Further objections, and question for Janet Daly

Hi,

I wrote an email earlier about my objections to the RAND policy. Now the
comment period has been extended, I wish to comment further.

The W3C seems determined to get patents into their "recommendations" no
matter what the web-using community want. Exactly how can standards with
patents aid the implementation of the standard? How can Free Software
ever comply with a standard with a patent? The words "Non-discriminatory"
are ridiculous when applied to a patent which needs a fee for its use. How
non-discriminatory is the policy towards individuals, small companies,
free software projects and poorer countries?

Janet Daly, just how are Free Software projects supposed to allow
patented material into their work? How are projects such as Mozilla and
Apache supposed to continue? These are projects which have done their best
to support W3's recommendations up to now.

Further, I now discover that the W3C has allowed patents into its
standards before the RAND policy has come into place (See
http://lists.w3.org/Archives/Public/www-patentpolicy-comment/2001Oct/0555.html
).

• **Work to complete**: Carry on the email objecting to the W3C patent policy, starting after its last sentence. The material that comes next is not needed here.

• **Dataset extract**:

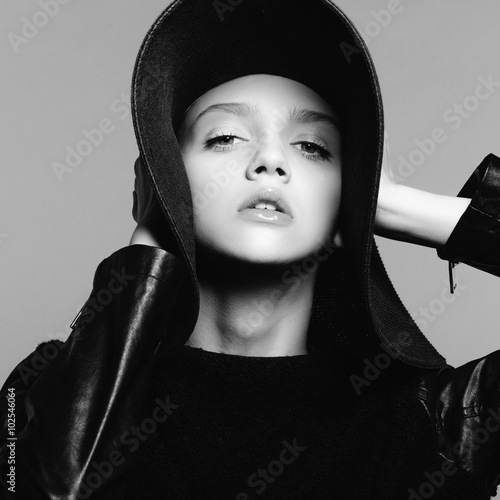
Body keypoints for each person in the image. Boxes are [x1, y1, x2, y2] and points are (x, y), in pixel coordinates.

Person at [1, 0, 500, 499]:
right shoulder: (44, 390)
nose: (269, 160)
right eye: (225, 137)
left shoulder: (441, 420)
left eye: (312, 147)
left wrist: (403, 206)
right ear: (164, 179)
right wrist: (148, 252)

---

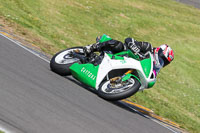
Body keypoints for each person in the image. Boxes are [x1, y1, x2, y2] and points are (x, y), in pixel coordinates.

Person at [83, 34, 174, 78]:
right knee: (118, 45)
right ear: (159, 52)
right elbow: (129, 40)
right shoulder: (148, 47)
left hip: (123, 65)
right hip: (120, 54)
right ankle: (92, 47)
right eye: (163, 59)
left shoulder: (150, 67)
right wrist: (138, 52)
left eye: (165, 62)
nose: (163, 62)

• **Answer**:
Apple's patents is one of the worst I have seen. It is a patent for a
completely trivial mathematical operation. How many computer game authors
in the 1980s would have used this operation? Masked bitmaps are not
exactly novel.

In order to continue, W3 *must not* allow patents into its standards. If
any of its members claim to have patents on the standards, then they
*must* relinquish them for the standard can be recommended.

The only other alternative is to allow Free Software _free_ access to RAND
patents. This is extremely difficult, as there are a variety of free
software licences, and the BSD licence allows incorporation into non-free
software.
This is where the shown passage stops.